**Exercise goal**
Reproduce all of the data exactly as written.

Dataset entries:
--*--
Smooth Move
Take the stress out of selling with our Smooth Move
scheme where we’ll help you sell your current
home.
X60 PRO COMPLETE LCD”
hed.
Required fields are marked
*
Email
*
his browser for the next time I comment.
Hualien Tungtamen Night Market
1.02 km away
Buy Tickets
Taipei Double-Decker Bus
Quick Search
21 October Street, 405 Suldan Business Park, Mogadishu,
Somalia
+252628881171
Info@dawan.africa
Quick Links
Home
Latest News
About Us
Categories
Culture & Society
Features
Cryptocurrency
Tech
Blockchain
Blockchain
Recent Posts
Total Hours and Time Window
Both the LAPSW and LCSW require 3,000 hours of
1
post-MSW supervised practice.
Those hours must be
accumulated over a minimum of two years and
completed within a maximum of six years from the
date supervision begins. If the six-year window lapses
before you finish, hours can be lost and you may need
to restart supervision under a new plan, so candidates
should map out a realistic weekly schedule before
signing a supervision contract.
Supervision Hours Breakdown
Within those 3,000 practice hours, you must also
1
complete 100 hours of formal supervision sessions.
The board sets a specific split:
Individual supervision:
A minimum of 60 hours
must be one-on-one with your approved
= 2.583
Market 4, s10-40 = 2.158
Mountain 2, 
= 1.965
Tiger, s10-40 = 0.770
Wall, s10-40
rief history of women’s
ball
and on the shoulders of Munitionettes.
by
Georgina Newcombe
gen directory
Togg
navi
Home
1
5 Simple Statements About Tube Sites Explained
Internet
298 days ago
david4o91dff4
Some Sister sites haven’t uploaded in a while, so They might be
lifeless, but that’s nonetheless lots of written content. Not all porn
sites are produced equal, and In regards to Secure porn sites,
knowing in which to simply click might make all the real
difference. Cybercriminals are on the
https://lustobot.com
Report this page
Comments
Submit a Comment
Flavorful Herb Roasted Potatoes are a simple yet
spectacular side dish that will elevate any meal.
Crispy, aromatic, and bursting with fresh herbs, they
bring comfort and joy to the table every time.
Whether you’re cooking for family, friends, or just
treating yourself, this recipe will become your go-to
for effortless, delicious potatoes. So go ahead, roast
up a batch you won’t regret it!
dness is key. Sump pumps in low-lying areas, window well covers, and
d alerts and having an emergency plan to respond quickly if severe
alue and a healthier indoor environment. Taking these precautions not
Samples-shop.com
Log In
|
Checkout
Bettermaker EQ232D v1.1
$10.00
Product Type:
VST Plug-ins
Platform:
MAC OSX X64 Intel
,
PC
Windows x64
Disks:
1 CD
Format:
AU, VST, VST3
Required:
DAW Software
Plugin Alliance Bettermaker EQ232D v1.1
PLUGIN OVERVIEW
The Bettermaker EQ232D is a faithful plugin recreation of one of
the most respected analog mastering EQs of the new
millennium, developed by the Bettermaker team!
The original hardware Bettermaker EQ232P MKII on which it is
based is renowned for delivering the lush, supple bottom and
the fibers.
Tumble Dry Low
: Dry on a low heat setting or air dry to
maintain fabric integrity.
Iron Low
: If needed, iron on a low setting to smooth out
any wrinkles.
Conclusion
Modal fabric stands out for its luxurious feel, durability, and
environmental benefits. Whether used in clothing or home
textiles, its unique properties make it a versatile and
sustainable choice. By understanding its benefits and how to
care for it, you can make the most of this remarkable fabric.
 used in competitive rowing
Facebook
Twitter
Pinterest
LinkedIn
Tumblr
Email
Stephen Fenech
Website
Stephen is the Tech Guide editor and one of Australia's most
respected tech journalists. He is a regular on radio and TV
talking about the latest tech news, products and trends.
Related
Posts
--*--
**Answer box**
Smooth Move
Take the stress out of selling with our Smooth Move
scheme where we’ll help you sell your current
home.
X60 PRO COMPLETE LCD”
hed.
Required fields are marked
*
Email
*
his browser for the next time I comment.
Hualien Tungtamen Night Market
1.02 km away
Buy Tickets
Taipei Double-Decker Bus
Quick Search
21 October Street, 405 Suldan Business Park, Mogadishu,
Somalia
+252628881171
Info@dawan.africa
Quick Links
Home
Latest News
About Us
Categories
Culture & Society
Features
Cryptocurrency
Tech
Blockchain
Blockchain
Recent Posts
Total Hours and Time Window
Both the LAPSW and LCSW require 3,000 hours of
1
post-MSW supervised practice.
Those hours must be
accumulated over a minimum of two years and
completed within a maximum of six years from the
date supervision begins. If the six-year window lapses
before you finish, hours can be lost and you may need
to restart supervision under a new plan, so candidates
should map out a realistic weekly schedule before
signing a supervision contract.
Supervision Hours Breakdown
Within those 3,000 practice hours, you must also
1
complete 100 hours of formal supervision sessions.
The board sets a specific split:
Individual supervision:
A minimum of 60 hours
must be one-on-one with your approved
= 2.583
Market 4, s10-40 = 2.158
Mountain 2, 
= 1.965
Tiger, s10-40 = 0.770
Wall, s10-40
rief history of women’s
ball
and on the shoulders of Munitionettes.
by
Georgina Newcombe
gen directory
Togg
navi
Home
1
5 Simple Statements About Tube Sites Explained
Internet
298 days ago
david4o91dff4
Some Sister sites haven’t uploaded in a while, so They might be
lifeless, but that’s nonetheless lots of written content. Not all porn
sites are produced equal, and In regards to Secure porn sites,
knowing in which to simply click might make all the real
difference. Cybercriminals are on the
https://lustobot.com
Report this page
Comments
Submit a Comment
Flavorful Herb Roasted Potatoes are a simple yet
spectacular side dish that will elevate any meal.
Crispy, aromatic, and bursting with fresh herbs, they
bring comfort and joy to the table every time.
Whether you’re cooking for family, friends, or just
treating yourself, this recipe will become your go-to
for effortless, delicious potatoes. So go ahead, roast
up a batch you won’t regret it!
dness is key. Sump pumps in low-lying areas, window well covers, and
d alerts and having an emergency plan to respond quickly if severe
alue and a healthier indoor environment. Taking these precautions not
Samples-shop.com
Log In
|
Checkout
Bettermaker EQ232D v1.1
$10.00
Product Type:
VST Plug-ins
Platform:
MAC OSX X64 Intel
,
PC
Windows x64
Disks:
1 CD
Format:
AU, VST, VST3
Required:
DAW Software
Plugin Alliance Bettermaker EQ232D v1.1
PLUGIN OVERVIEW
The Bettermaker EQ232D is a faithful plugin recreation of one of
the most respected analog mastering EQs of the new
millennium, developed by the Bettermaker team!
The original hardware Bettermaker EQ232P MKII on which it is
based is renowned for delivering the lush, supple bottom and
the fibers.
Tumble Dry Low
: Dry on a low heat setting or air dry to
maintain fabric integrity.
Iron Low
: If needed, iron on a low setting to smooth out
any wrinkles.
Conclusion
Modal fabric stands out for its luxurious feel, durability, and
environmental benefits. Whether used in clothing or home
textiles, its unique properties make it a versatile and
sustainable choice. By understanding its benefits and how to
care for it, you can make the most of this remarkable fabric.
 used in competitive rowing
Facebook
Twitter
Pinterest
LinkedIn
Tumblr
Email
Stephen Fenech
Website
Stephen is the Tech Guide editor and one of Australia's most
respected tech journalists. He is a regular on radio and TV
talking about the latest tech news, products and trends.
Related
Posts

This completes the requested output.